• [Instruction]:
Transcribe all of the records, leaving out any pictures.

• [Data provided]:

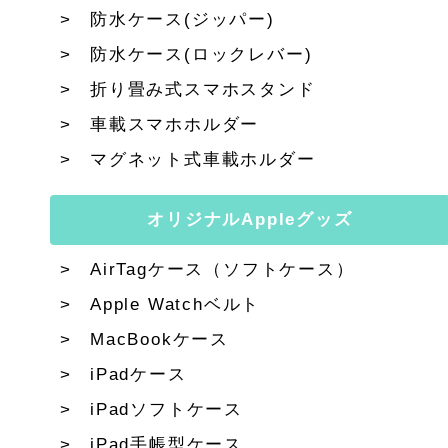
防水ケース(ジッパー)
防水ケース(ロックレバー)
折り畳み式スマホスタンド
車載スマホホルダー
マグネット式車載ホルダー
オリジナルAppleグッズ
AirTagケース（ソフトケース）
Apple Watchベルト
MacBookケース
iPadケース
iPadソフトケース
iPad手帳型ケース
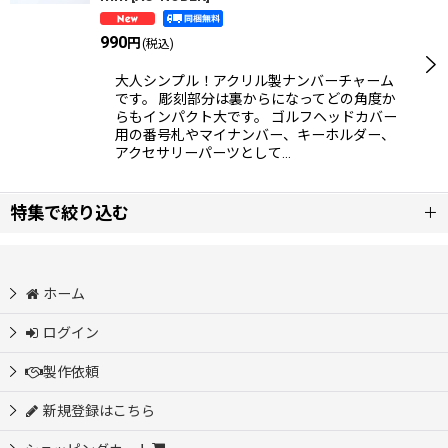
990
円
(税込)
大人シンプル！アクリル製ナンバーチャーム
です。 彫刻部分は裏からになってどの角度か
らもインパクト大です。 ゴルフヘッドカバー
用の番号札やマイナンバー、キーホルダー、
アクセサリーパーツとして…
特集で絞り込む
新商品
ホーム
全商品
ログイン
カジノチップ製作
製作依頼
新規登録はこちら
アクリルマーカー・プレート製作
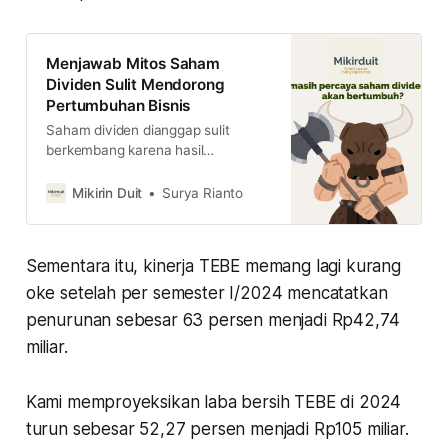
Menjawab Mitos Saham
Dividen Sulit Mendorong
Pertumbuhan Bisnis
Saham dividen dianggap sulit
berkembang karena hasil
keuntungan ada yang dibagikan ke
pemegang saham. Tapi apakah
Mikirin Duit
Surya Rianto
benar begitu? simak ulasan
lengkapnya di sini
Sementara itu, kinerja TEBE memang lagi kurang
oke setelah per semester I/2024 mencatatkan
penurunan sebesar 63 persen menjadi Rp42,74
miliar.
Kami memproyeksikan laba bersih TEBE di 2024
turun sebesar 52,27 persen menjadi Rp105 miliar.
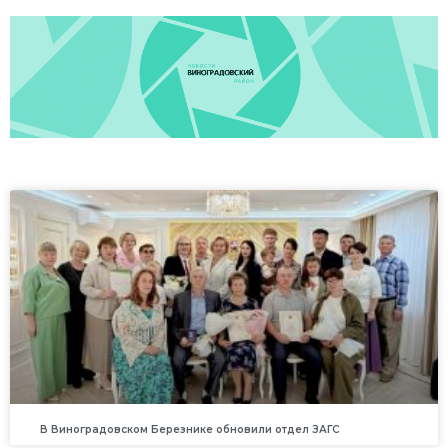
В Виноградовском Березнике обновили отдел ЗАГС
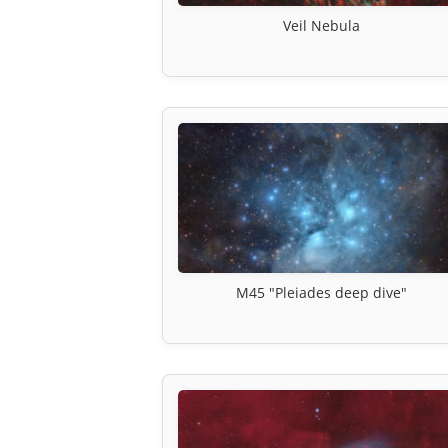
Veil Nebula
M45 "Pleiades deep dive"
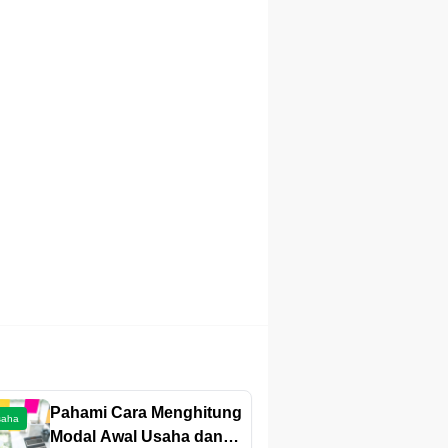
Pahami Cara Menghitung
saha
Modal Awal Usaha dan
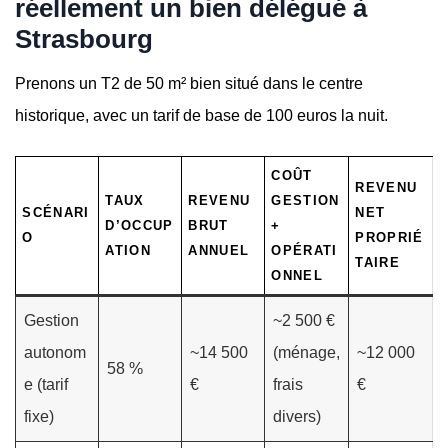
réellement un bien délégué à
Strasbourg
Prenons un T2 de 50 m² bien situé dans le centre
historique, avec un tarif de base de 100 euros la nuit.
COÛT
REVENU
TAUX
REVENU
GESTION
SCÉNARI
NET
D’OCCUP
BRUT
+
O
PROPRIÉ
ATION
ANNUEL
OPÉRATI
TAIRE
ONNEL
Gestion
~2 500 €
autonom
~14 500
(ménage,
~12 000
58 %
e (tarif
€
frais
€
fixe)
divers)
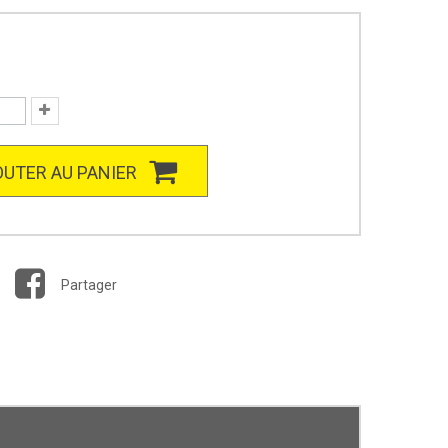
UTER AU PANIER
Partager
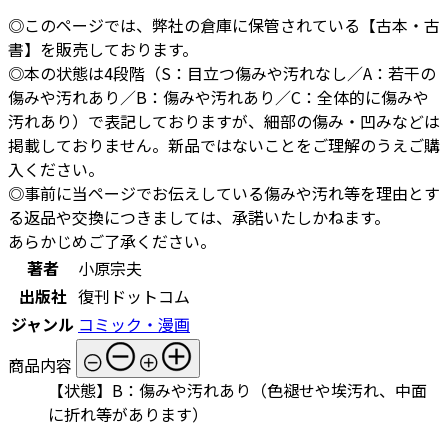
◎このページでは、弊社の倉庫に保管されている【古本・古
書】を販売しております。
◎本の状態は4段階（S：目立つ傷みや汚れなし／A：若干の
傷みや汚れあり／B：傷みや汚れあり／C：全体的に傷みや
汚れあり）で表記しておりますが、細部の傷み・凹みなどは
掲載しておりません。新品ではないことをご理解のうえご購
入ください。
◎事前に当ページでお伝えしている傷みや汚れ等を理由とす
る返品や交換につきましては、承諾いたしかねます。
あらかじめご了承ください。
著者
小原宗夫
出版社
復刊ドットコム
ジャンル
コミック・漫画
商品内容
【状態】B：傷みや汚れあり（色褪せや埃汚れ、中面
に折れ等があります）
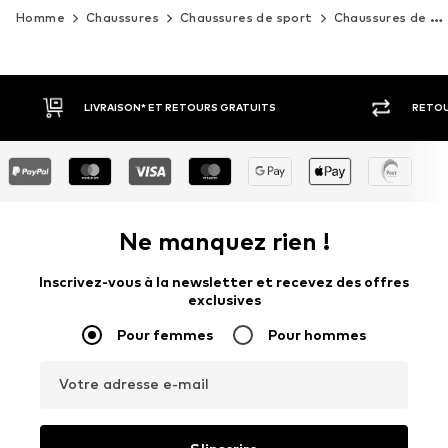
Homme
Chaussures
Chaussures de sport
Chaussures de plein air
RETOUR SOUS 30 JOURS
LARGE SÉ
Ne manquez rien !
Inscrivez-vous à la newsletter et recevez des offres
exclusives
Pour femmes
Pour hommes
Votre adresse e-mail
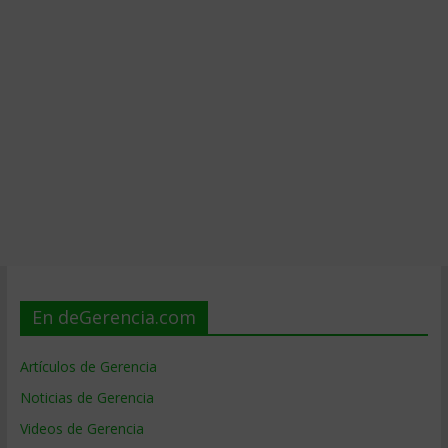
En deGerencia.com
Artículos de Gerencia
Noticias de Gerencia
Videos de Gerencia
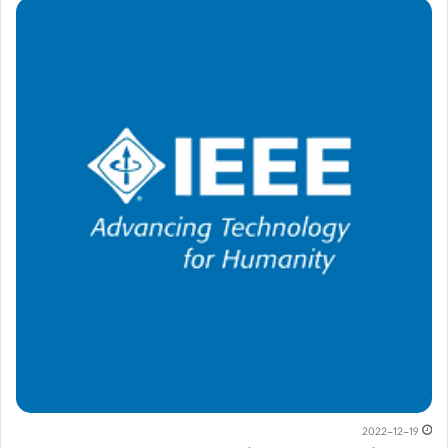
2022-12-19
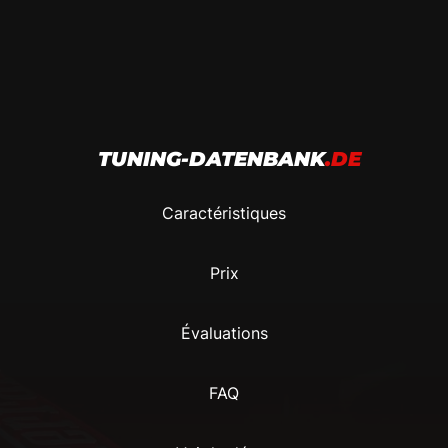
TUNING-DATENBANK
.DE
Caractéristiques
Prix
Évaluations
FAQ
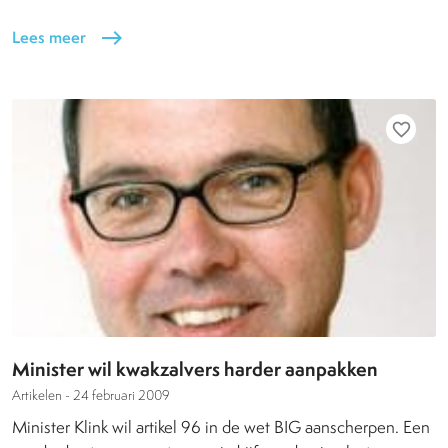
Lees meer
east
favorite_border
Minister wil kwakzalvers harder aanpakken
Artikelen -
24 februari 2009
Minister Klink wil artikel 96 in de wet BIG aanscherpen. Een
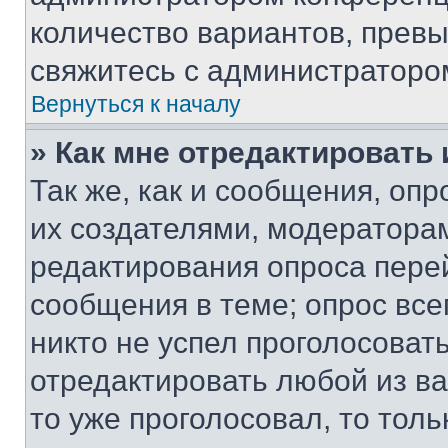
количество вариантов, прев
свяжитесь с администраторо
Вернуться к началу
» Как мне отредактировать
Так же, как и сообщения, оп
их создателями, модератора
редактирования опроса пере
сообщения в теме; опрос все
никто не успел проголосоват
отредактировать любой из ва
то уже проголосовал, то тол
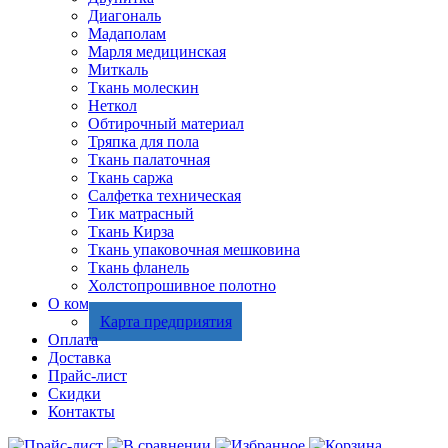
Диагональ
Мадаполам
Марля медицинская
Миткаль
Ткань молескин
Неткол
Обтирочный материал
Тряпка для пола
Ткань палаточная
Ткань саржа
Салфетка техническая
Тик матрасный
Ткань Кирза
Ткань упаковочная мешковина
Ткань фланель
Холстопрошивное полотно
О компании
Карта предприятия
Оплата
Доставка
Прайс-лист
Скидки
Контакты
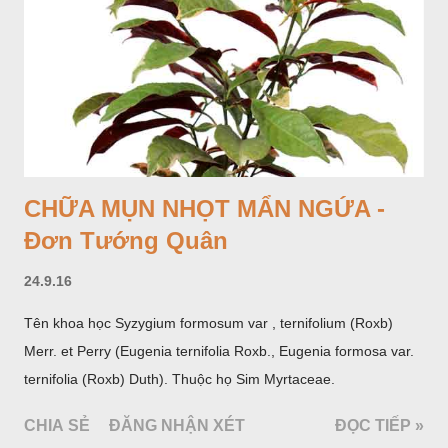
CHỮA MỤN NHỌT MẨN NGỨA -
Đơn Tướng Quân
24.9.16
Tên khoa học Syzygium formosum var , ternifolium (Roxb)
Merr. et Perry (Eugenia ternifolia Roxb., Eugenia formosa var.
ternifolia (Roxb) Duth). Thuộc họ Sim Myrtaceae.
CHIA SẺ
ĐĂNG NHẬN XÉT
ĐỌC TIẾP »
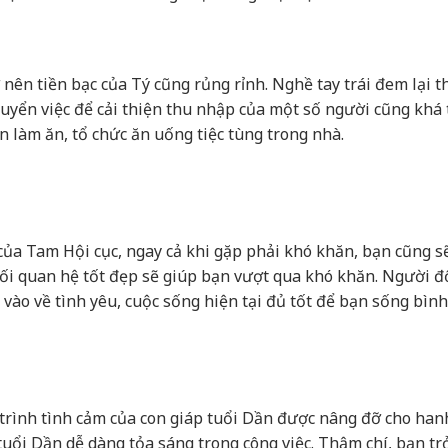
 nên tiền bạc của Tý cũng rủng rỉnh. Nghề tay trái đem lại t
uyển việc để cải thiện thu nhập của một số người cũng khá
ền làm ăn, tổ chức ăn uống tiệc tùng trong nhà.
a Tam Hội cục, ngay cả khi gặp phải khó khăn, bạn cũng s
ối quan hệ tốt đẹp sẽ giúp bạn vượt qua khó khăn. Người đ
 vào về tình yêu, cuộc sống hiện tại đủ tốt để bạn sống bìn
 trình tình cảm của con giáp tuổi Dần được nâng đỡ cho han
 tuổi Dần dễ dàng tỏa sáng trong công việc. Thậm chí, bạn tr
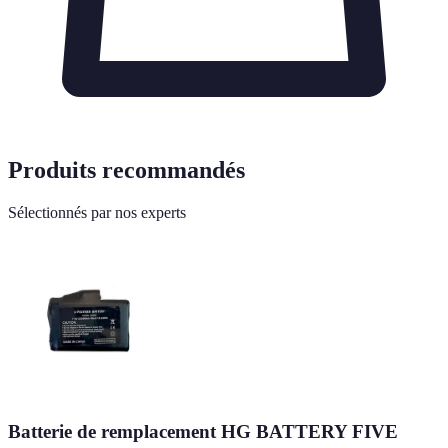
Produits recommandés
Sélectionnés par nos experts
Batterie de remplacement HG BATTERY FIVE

• [Task output]:
防水ケース(ジッパー)
防水ケース(ロックレバー)
折り畳み式スマホスタンド
車載スマホホルダー
マグネット式車載ホルダー
オリジナルAppleグッズ
AirTagケース（ソフトケース）
Apple Watchベルト
MacBookケース
iPadケース
iPadソフトケース
iPad手帳型ケース
990
円
(税込)
大人シンプル！アクリル製ナンバーチャーム
です。 彫刻部分は裏からになってどの角度か
らもインパクト大です。 ゴルフヘッドカバー
用の番号札やマイナンバー、キーホルダー、
アクセサリーパーツとして…
特集で絞り込む
新商品
ホーム
全商品
ログイン
カジノチップ製作
製作依頼
新規登録はこちら
アクリルマーカー・プレート製作
Menjawab Mitos Saham
Dividen Sulit Mendorong
Pertumbuhan Bisnis
Saham dividen dianggap sulit
berkembang karena hasil
keuntungan ada yang dibagikan ke
pemegang saham. Tapi apakah
Mikirin Duit
Surya Rianto
benar begitu? simak ulasan
lengkapnya di sini
Sementara itu, kinerja TEBE memang lagi kurang
oke setelah per semester I/2024 mencatatkan
penurunan sebesar 63 persen menjadi Rp42,74
miliar.
Kami memproyeksikan laba bersih TEBE di 2024
turun sebesar 52,27 persen menjadi Rp105 miliar.
В Виноградовском Березнике обновили отдел ЗАГС
Veil Nebula
M45 "Pleiades deep dive"
Pahami Cara Menghitung
saha
Modal Awal Usaha dan
réellement un bien délégué à
Strasbourg
Prenons un T2 de 50 m² bien situé dans le centre
historique, avec un tarif de base de 100 euros la nuit.
COÛT
REVENU
TAUX
REVENU
GESTION
SCÉNARI
NET
D’OCCUP
BRUT
+
O
PROPRIÉ
ATION
ANNUEL
OPÉRATI
TAIRE
ONNEL
Gestion
~2 500 €
autonom
~14 500
(ménage,
~12 000
58 %
e (tarif
€
frais
€
fixe)
divers)
UTER AU PANIER
Partager
◎このページでは、弊社の倉庫に保管されている【古本・古
書】を販売しております。
◎本の状態は4段階（S：目立つ傷みや汚れなし／A：若干の
傷みや汚れあり／B：傷みや汚れあり／C：全体的に傷みや
汚れあり）で表記しておりますが、細部の傷み・凹みなどは
掲載しておりません。新品ではないことをご理解のうえご購
入ください。
◎事前に当ページでお伝えしている傷みや汚れ等を理由とす
る返品や交換につきましては、承諾いたしかねます。
あらかじめご了承ください。
著者
小原宗夫
出版社
復刊ドットコム
ジャンル
コミック・漫画
商品内容
【状態】B：傷みや汚れあり（色褪せや埃汚れ、中面
に折れ等があります）
Homme
Chaussures
Chaussures de sport
Chaussures de plein air
RETOUR SOUS 30 JOURS
LARGE SÉ
Ne manquez rien !
Inscrivez-vous à la newsletter et recevez des offres
exclusives
Pour femmes
Pour hommes
Votre adresse e-mail
En deGerencia.com
Artículos de Gerencia
Noticias de Gerencia
Videos de Gerencia
2022-12-19
TUNING-DATENBANK
.DE
Caractéristiques
Prix
Évaluations
FAQ
Lees meer
east
favorite_border
Minister wil kwakzalvers harder aanpakken
Artikelen -
24 februari 2009
Minister Klink wil artikel 96 in de wet BIG aanscherpen. Een
количество вариантов, прев
свяжитесь с администраторо
Вернуться к началу
» Как мне отредактировать
Так же, как и сообщения, оп
их создателями, модератора
редактирования опроса пере
сообщения в теме; опрос все
никто не успел проголосоват
отредактировать любой из ва
то уже проголосовал, то тол
Диагональ
Мадаполам
Марля медицинская
Миткаль
Ткань молескин
Неткол
Обтирочный материал
Тряпка для пола
Ткань палаточная
Ткань саржа
Салфетка техническая
Тик матрасный
Ткань Кирза
Ткань упаковочная мешковина
Ткань фланель
Холстопрошивное полотно
О компании
Карта предприятия
Оплата
Доставка
Прайс-лист
Скидки
Контакты
CHỮA MỤN NHỌT MẨN NGỨA -
Đơn Tướng Quân
24.9.16
Tên khoa học Syzygium formosum var , ternifolium (Roxb)
Merr. et Perry (Eugenia ternifolia Roxb., Eugenia formosa var.
ternifolia (Roxb) Duth). Thuộc họ Sim Myrtaceae.
CHIA SẺ
ĐĂNG NHẬN XÉT
ĐỌC TIẾP »
 nên tiền bạc của Tý cũng rủng rỉnh. Nghề tay trái đem lại t
uyển việc để cải thiện thu nhập của một số người cũng khá
ền làm ăn, tổ chức ăn uống tiệc tùng trong nhà.
a Tam Hội cục, ngay cả khi gặp phải khó khăn, bạn cũng s
ối quan hệ tốt đẹp sẽ giúp bạn vượt qua khó khăn. Người đ
 vào về tình yêu, cuộc sống hiện tại đủ tốt để bạn sống bìn
 trình tình cảm của con giáp tuổi Dần được nâng đỡ cho han
 tuổi Dần dễ dàng tỏa sáng trong công việc. Thậm chí, bạn tr
Produits recommandés
Sélectionnés par nos experts
Batterie de remplacement HG BATTERY FIVE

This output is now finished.